--- WHAT YOU SHOULD DO ---
Without the images, print every line of the material below exactly as given.
(Beginning of SOURCE MATERIAL)
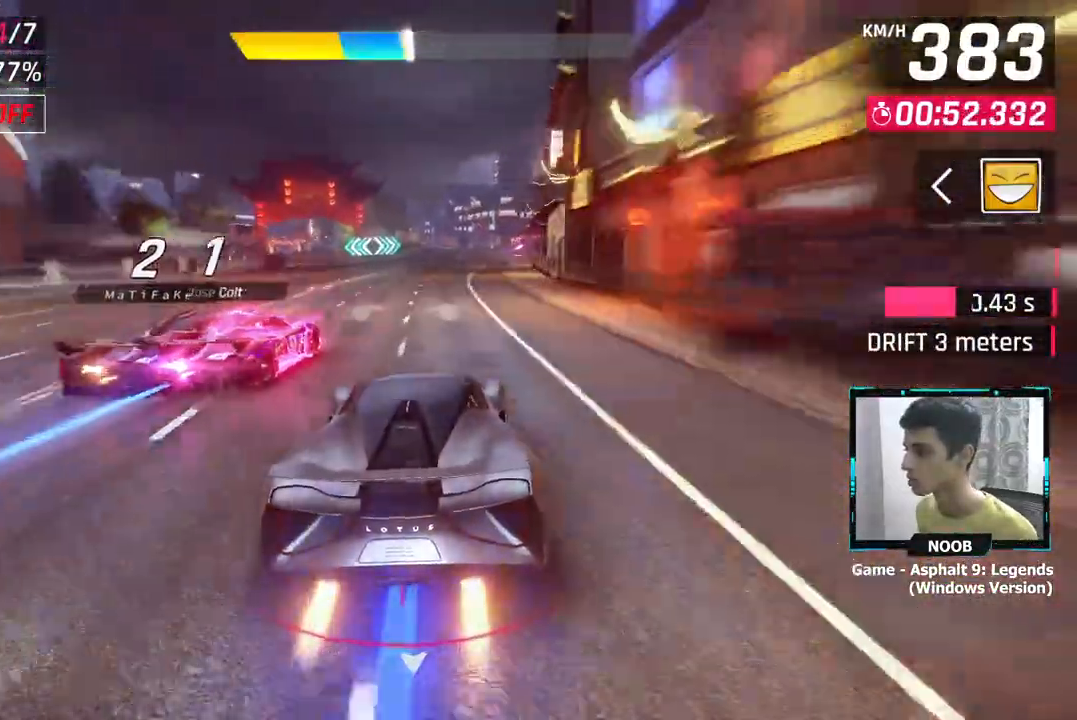
{"buttons": [], "left_stick": "right", "right_stick": "center", "events": [[283, "CROSS", "down"], [350, "CROSS", "up"]]}
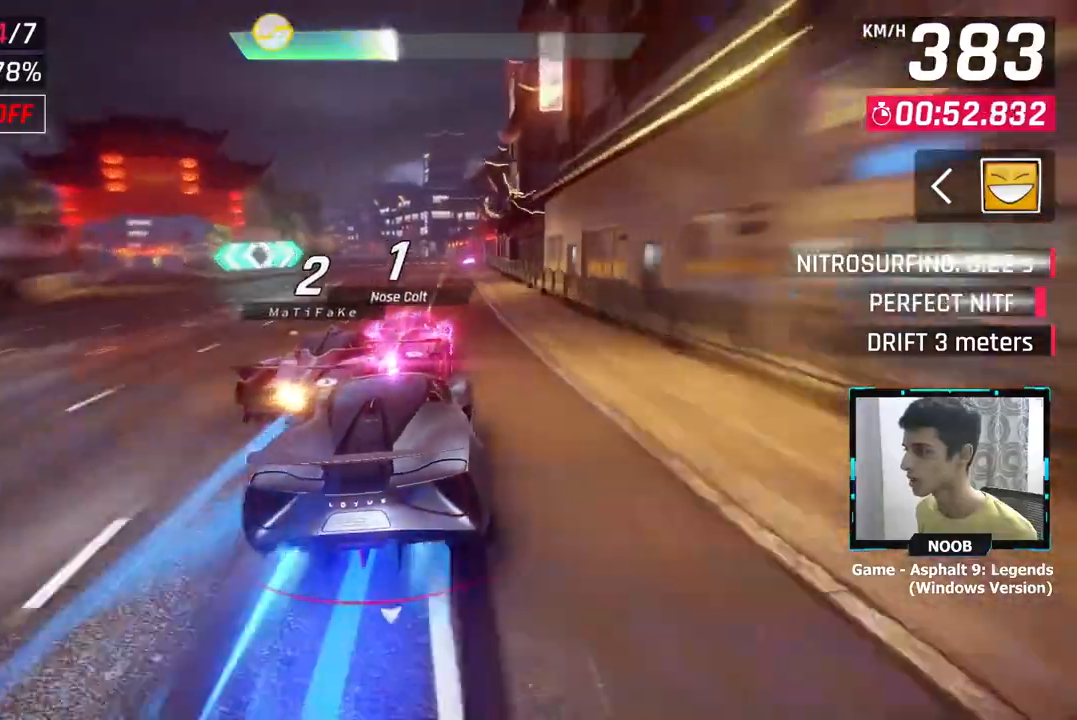
{"buttons": [], "left_stick": "left", "right_stick": "center", "events": [[84, "left_stick", "center"], [467, "left_stick", "left"]]}
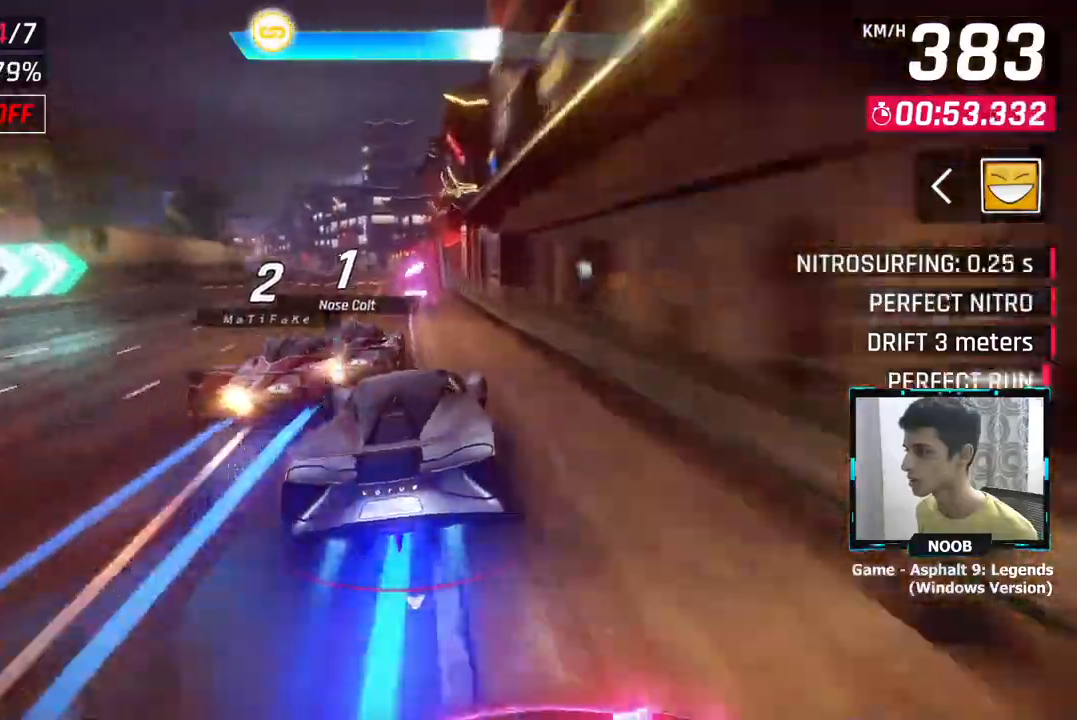
{"buttons": ["CROSS"], "left_stick": "center", "right_stick": "center", "events": [[17, "left_stick", "center"], [417, "L1", "down"], [484, "CROSS", "down"], [500, "L1", "up"]]}
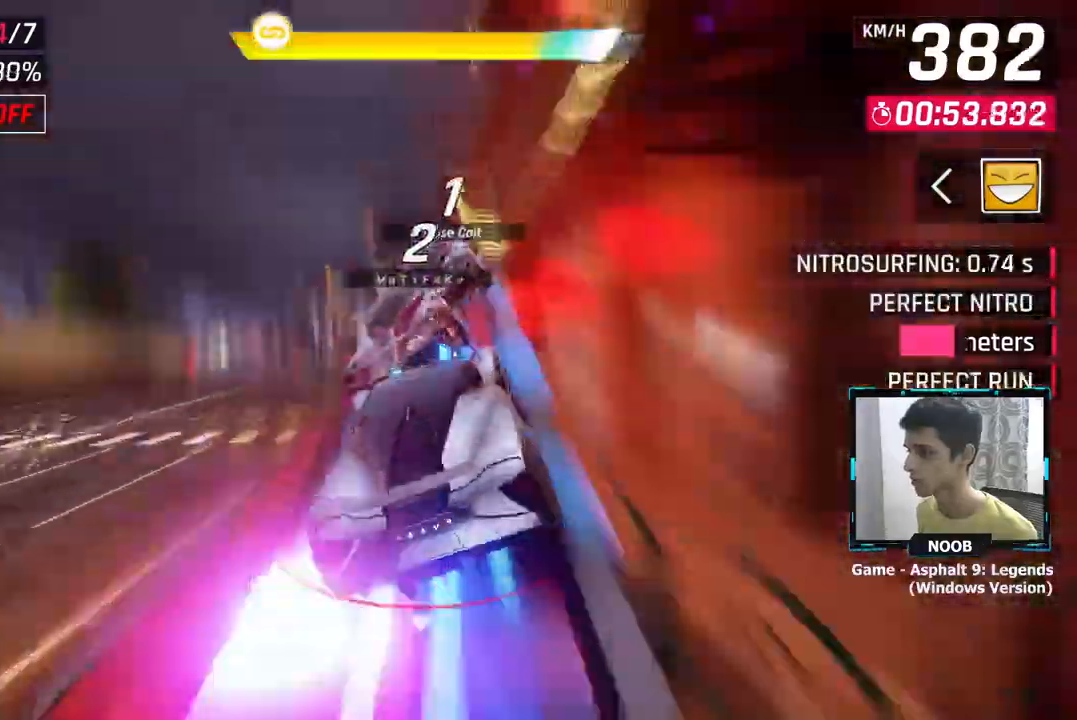
{"buttons": [], "left_stick": "left", "right_stick": "center", "events": [[34, "left_stick", "left"], [251, "CROSS", "up"], [317, "CROSS", "down"], [401, "CROSS", "up"]]}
(End of SOURCE MATERIAL)
--- RESPONSE TO THIS EXERCISE ---
{"buttons": [], "left_stick": "right", "right_stick": "center", "events": [[283, "CROSS", "down"], [350, "CROSS", "up"]]}
{"buttons": [], "left_stick": "left", "right_stick": "center", "events": [[84, "left_stick", "center"], [467, "left_stick", "left"]]}
{"buttons": ["CROSS"], "left_stick": "center", "right_stick": "center", "events": [[17, "left_stick", "center"], [417, "L1", "down"], [484, "CROSS", "down"], [500, "L1", "up"]]}
{"buttons": [], "left_stick": "left", "right_stick": "center", "events": [[34, "left_stick", "left"], [251, "CROSS", "up"], [317, "CROSS", "down"], [401, "CROSS", "up"]]}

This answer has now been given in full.